Britta blickte Delamotte entschuldigend an: „Mein Kleiner ist manchmal ein bisschen eigen.“
Delamotte bemühte sich um ein verständnisvolles Lächeln. In den nächsten Minuten stellte er fest, dass Britta Kowallik Frau Berthold durchaus Konkurrenz machen konnte, wenn es um die Hausbewohner ging.
„Die meisten Mieter hier sind ja eher kurz angebunden“, erklärte sie, „aber Nicky und Theo aus dem zweiten Stock sind ganz nett. Die sind auch so in unserem Alter.“
Delamotte musste ein Grinsen unterdrücken – sie sprach also schon von „uns“, als kannten sie sich bereits seit langem.

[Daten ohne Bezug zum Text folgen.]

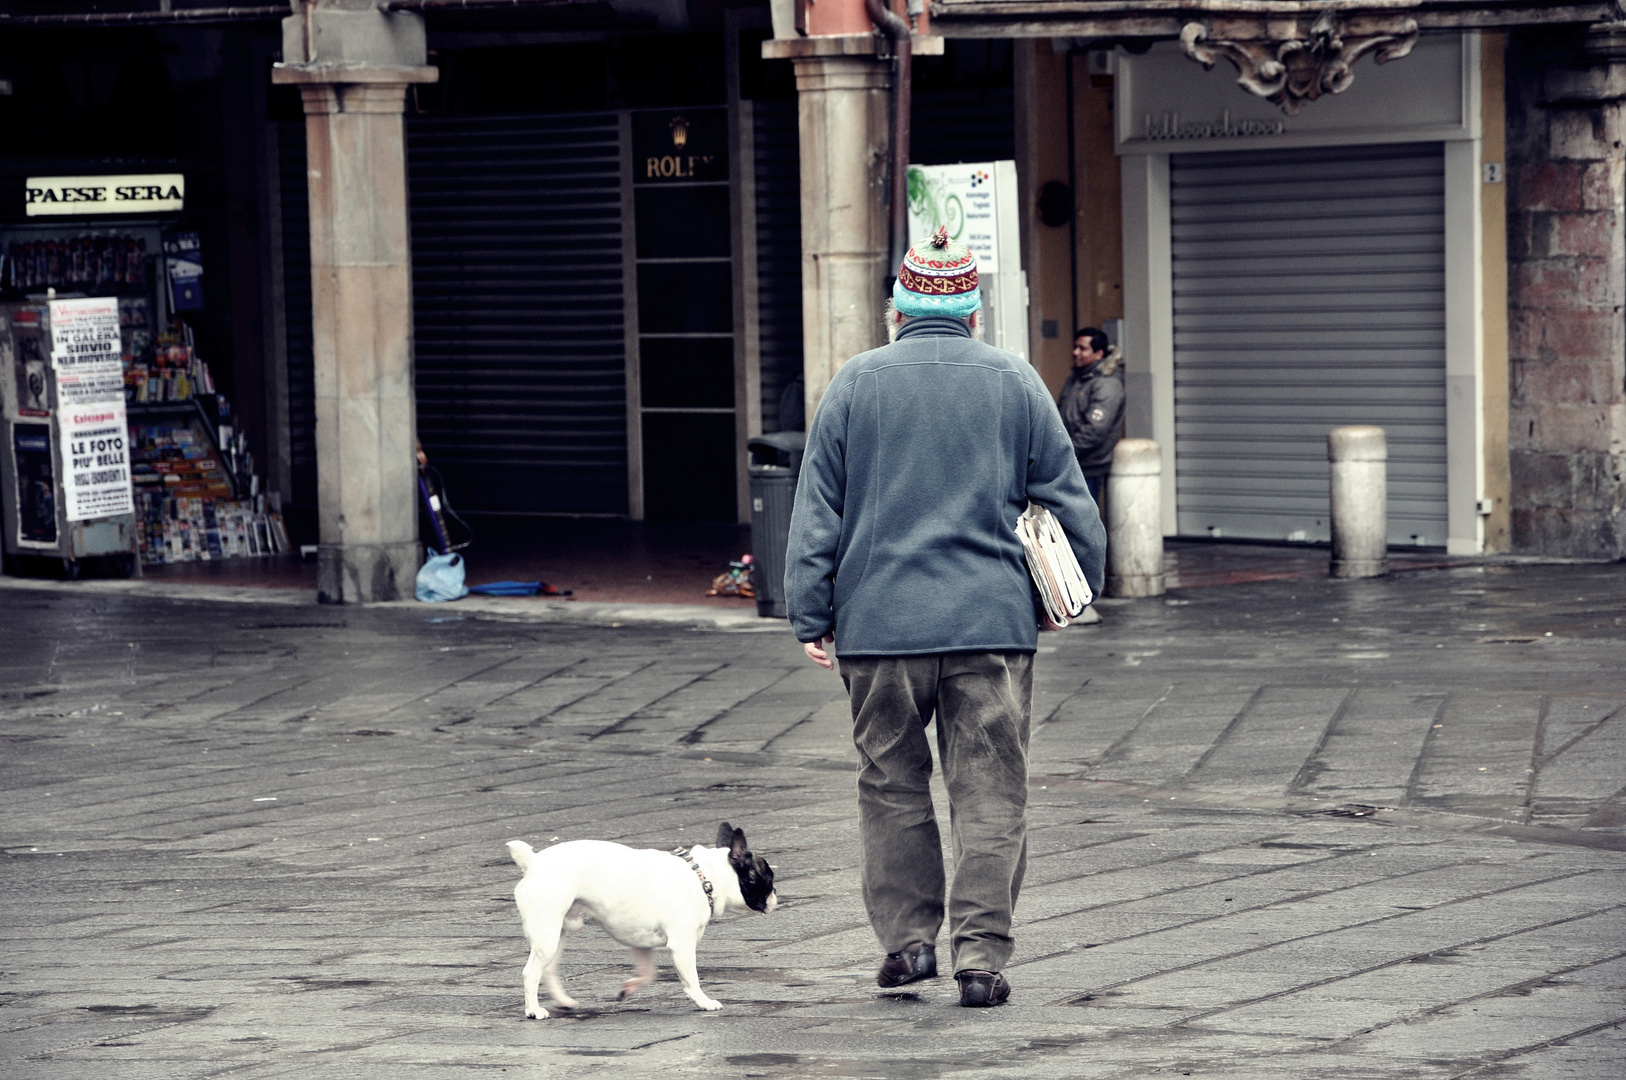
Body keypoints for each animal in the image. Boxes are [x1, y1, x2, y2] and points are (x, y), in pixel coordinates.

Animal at [510, 823, 783, 1014]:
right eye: (768, 878)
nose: (776, 896)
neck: (704, 877)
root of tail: (533, 862)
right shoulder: (682, 945)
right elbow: (691, 978)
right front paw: (703, 1001)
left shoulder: (640, 943)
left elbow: (648, 973)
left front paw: (627, 989)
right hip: (546, 935)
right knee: (530, 973)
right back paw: (533, 1011)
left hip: (557, 934)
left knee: (548, 971)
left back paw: (563, 1001)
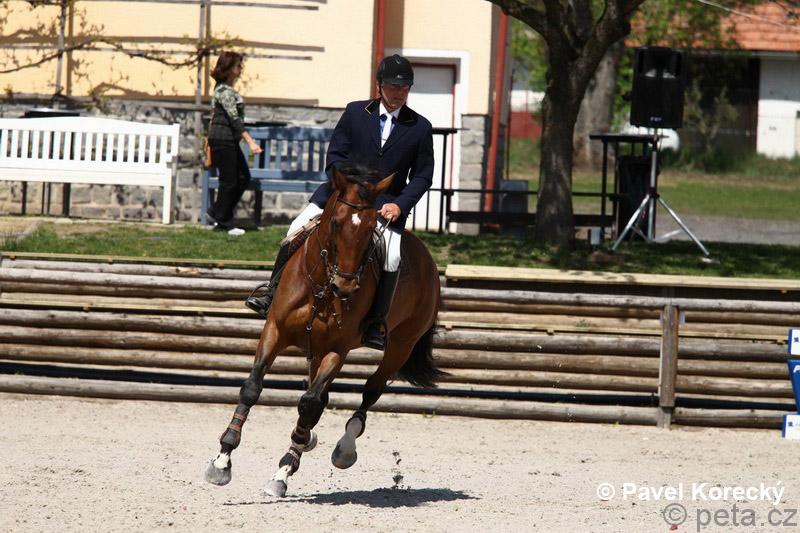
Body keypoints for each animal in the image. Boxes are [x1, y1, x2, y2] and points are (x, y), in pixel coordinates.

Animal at [204, 163, 444, 497]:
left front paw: (283, 471)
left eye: (371, 228)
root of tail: (428, 259)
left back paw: (343, 449)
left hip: (400, 346)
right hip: (316, 347)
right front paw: (222, 460)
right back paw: (308, 439)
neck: (321, 286)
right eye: (335, 223)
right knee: (321, 395)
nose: (345, 287)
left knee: (368, 391)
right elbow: (252, 388)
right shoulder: (275, 330)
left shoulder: (337, 350)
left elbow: (309, 403)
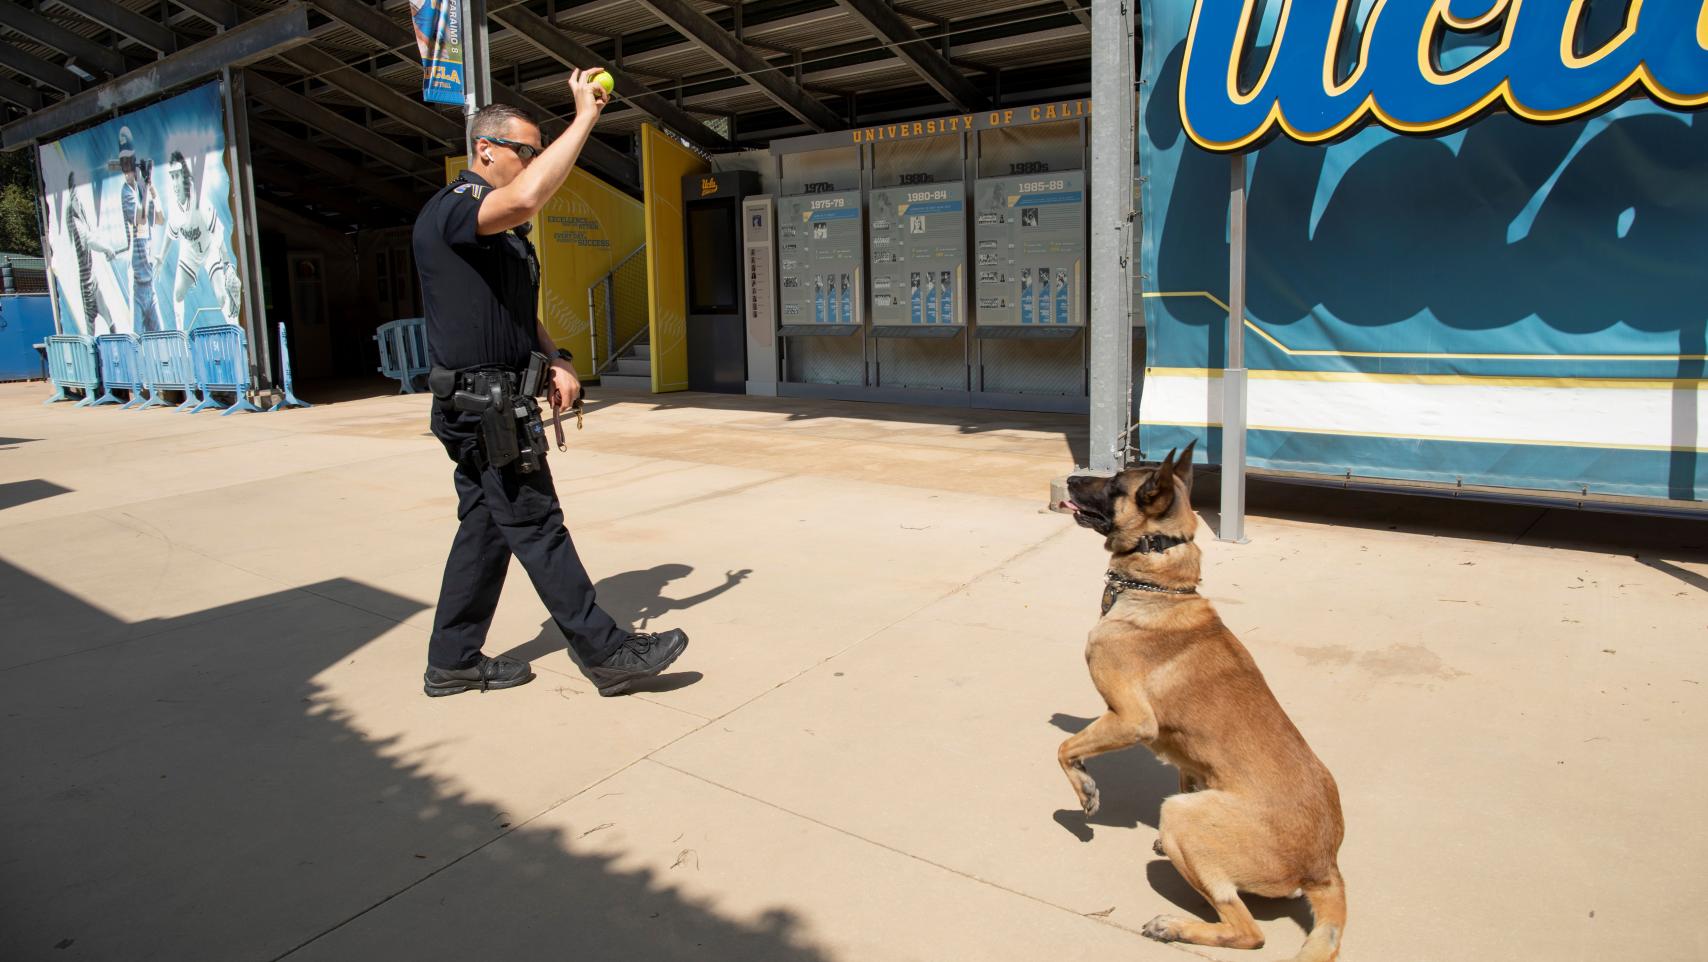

„Frau Renner“, fuhr sie fort, „das ist die alte Frau in der Wohnung rechts von dir, die ist total schwerhörig. Jetzt wird sie schon im Bett liegen, aber vor einer halben Stunde konnte man ihren Fernseher noch bis auf den Flur hören.“ Sie zeigte den Gang hinunter: „Da hinten am Aufzug wohnt ein Pole, den Namen kann ich mir immer noch nicht merken. Der ist selten zuhause – der ist Bauingenieur oder so was, immer irgendwo auf Baustellen unterwegs.“
„Na, bei mir wird es dann ähnlich sein“, erwiderte Delamotte, „also jetzt nicht schwerhörig, aber eher selten zuhause.“
Britta ließ ein helles, mädchenhaftes Lachen erklingen.
„Wie lange wohnt Ihr denn schon hier?“, fragte Delamotte – ein bisschen Interesse zeigen war ja ein Gebot der Höflichkeit, wie er fand.
„Seit Anfang des Jahres“, antwortete Britta.
Ein paar belanglose Sätze später gelang es ihm, das Gespräch zu beenden, ohne dabei grob zu wirken.
„Und, bist du jetzt bei der Polizei oder nicht?“, wollte Britta wissen, als er die Tür bereits aufgemacht hatte.
„In gewissem Sinne ja“, antwortete er und grinste, während er in seiner Wohnung verschwand. Er ließ die Reisetasche im Korridor stehen, legte die Mappen zu den vier Fällen auf den Schreibtisch im Arbeitszimmer, und ging in die Küche. Der Blick in den Kühlschrank war ein wenig ernüchternd, aber er fand noch ein Baguette zum Aufbacken, das er prompt in den Backofen schob, und einen noch ungeöffneten Pont-l’Évêque. Und im Weinständer erwartete ihn eine Flasche Blaufränkisch aus dem Burgenland.